◆ THE TASK
Could you put every line of the records below into a single JSON list of strings, one string per line, leaving out any blank lines?

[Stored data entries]

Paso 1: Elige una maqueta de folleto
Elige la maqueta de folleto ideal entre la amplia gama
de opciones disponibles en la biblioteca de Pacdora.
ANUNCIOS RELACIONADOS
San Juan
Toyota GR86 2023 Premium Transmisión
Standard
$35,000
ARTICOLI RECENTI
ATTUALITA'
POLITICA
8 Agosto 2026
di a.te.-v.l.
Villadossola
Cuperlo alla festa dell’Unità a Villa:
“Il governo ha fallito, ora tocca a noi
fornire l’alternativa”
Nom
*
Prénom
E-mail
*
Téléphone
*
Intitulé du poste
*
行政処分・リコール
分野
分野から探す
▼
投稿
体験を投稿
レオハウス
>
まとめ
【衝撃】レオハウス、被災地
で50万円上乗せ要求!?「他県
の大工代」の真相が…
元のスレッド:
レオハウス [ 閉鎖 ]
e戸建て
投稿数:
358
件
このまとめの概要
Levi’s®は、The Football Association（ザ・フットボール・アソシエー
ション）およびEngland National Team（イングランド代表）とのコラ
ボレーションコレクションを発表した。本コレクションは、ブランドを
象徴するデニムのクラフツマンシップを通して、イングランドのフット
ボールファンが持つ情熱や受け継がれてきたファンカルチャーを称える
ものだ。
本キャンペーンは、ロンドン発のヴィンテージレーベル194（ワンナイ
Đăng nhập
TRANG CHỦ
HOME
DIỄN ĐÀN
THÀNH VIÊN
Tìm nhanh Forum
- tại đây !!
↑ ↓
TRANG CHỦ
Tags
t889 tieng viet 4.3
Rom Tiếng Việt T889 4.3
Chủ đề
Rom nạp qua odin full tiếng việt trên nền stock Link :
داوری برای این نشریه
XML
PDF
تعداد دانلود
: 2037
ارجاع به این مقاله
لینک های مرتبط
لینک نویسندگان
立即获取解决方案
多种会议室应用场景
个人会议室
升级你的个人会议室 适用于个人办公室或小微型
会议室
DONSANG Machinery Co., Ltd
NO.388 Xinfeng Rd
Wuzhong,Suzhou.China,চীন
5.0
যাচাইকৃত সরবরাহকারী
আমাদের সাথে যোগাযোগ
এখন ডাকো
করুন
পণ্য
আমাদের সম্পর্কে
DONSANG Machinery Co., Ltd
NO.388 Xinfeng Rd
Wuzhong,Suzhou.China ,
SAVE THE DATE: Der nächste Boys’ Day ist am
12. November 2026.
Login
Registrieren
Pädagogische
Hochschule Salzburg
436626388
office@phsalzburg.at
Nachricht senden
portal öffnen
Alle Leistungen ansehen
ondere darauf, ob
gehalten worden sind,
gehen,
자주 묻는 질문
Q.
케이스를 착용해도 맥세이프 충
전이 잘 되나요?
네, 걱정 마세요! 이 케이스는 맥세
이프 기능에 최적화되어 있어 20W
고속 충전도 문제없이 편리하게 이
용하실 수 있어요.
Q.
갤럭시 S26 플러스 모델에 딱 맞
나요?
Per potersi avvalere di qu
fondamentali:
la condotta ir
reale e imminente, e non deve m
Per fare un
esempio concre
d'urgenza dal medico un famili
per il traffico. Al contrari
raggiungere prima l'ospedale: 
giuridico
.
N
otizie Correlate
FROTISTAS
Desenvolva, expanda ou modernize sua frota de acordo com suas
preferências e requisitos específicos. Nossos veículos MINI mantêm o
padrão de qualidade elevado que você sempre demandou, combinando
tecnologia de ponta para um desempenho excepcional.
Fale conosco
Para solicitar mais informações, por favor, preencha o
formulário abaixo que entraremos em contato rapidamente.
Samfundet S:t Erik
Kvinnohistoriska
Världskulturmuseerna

◆ REPLY TO THE TASK
[
  "Paso 1: Elige una maqueta de folleto",
  "Elige la maqueta de folleto ideal entre la amplia gama",
  "de opciones disponibles en la biblioteca de Pacdora.",
  "ANUNCIOS RELACIONADOS",
  "San Juan",
  "Toyota GR86 2023 Premium Transmisión",
  "Standard",
  "$35,000",
  "ARTICOLI RECENTI",
  "ATTUALITA'",
  "POLITICA",
  "8 Agosto 2026",
  "di a.te.-v.l.",
  "Villadossola",
  "Cuperlo alla festa dell’Unità a Villa:",
  "“Il governo ha fallito, ora tocca a noi",
  "fornire l’alternativa”",
  "Nom",
  "*",
  "Prénom",
  "E-mail",
  "*",
  "Téléphone",
  "*",
  "Intitulé du poste",
  "*",
  "行政処分・リコール",
  "分野",
  "分野から探す",
  "▼",
  "投稿",
  "体験を投稿",
  "レオハウス",
  ">",
  "まとめ",
  "【衝撃】レオハウス、被災地",
  "で50万円上乗せ要求!?「他県",
  "の大工代」の真相が…",
  "元のスレッド:",
  "レオハウス [ 閉鎖 ]",
  "e戸建て",
  "投稿数:",
  "358",
  "件",
  "このまとめの概要",
  "Levi’s®は、The Football Association（ザ・フットボール・アソシエー",
  "ション）およびEngland National Team（イングランド代表）とのコラ",
  "ボレーションコレクションを発表した。本コレクションは、ブランドを",
  "象徴するデニムのクラフツマンシップを通して、イングランドのフット",
  "ボールファンが持つ情熱や受け継がれてきたファンカルチャーを称える",
  "ものだ。",
  "本キャンペーンは、ロンドン発のヴィンテージレーベル194（ワンナイ",
  "Đăng nhập",
  "TRANG CHỦ",
  "HOME",
  "DIỄN ĐÀN",
  "THÀNH VIÊN",
  "Tìm nhanh Forum",
  "- tại đây !!",
  "↑ ↓",
  "TRANG CHỦ",
  "Tags",
  "t889 tieng viet 4.3",
  "Rom Tiếng Việt T889 4.3",
  "Chủ đề",
  "Rom nạp qua odin full tiếng việt trên nền stock Link :",
  "داوری برای این نشریه",
  "XML",
  "PDF",
  "تعداد دانلود",
  ": 2037",
  "ارجاع به این مقاله",
  "لینک های مرتبط",
  "لینک نویسندگان",
  "立即获取解决方案",
  "多种会议室应用场景",
  "个人会议室",
  "升级你的个人会议室 适用于个人办公室或小微型",
  "会议室",
  "DONSANG Machinery Co., Ltd",
  "NO.388 Xinfeng Rd",
  "Wuzhong,Suzhou.China,চীন",
  "5.0",
  "যাচাইকৃত সরবরাহকারী",
  "আমাদের সাথে যোগাযোগ",
  "এখন ডাকো",
  "করুন",
  "পণ্য",
  "আমাদের সম্পর্কে",
  "DONSANG Machinery Co., Ltd",
  "NO.388 Xinfeng Rd",
  "Wuzhong,Suzhou.China ,",
  "SAVE THE DATE: Der nächste Boys’ Day ist am",
  "12. November 2026.",
  "Login",
  "Registrieren",
  "Pädagogische",
  "Hochschule Salzburg",
  "436626388",
  "office@phsalzburg.at",
  "Nachricht senden",
  "portal öffnen",
  "Alle Leistungen ansehen",
  "ondere darauf, ob",
  "gehalten worden sind,",
  "gehen,",
  "자주 묻는 질문",
  "Q.",
  "케이스를 착용해도 맥세이프 충",
  "전이 잘 되나요?",
  "네, 걱정 마세요! 이 케이스는 맥세",
  "이프 기능에 최적화되어 있어 20W",
  "고속 충전도 문제없이 편리하게 이",
  "용하실 수 있어요.",
  "Q.",
  "갤럭시 S26 플러스 모델에 딱 맞",
  "나요?",
  "Per potersi avvalere di qu",
  "fondamentali:",
  "la condotta ir",
  "reale e imminente, e non deve m",
  "Per fare un",
  "esempio concre",
  "d'urgenza dal medico un famili",
  "per il traffico. Al contrari",
  "raggiungere prima l'ospedale: ",
  "giuridico",
  ".",
  "N",
  "otizie Correlate",
  "FROTISTAS",
  "Desenvolva, expanda ou modernize sua frota de acordo com suas",
  "preferências e requisitos específicos. Nossos veículos MINI mantêm o",
  "padrão de qualidade elevado que você sempre demandou, combinando",
  "tecnologia de ponta para um desempenho excepcional.",
  "Fale conosco",
  "Para solicitar mais informações, por favor, preencha o",
  "formulário abaixo que entraremos em contato rapidamente.",
  "Samfundet S:t Erik",
  "Kvinnohistoriska",
  "Världskulturmuseerna"
]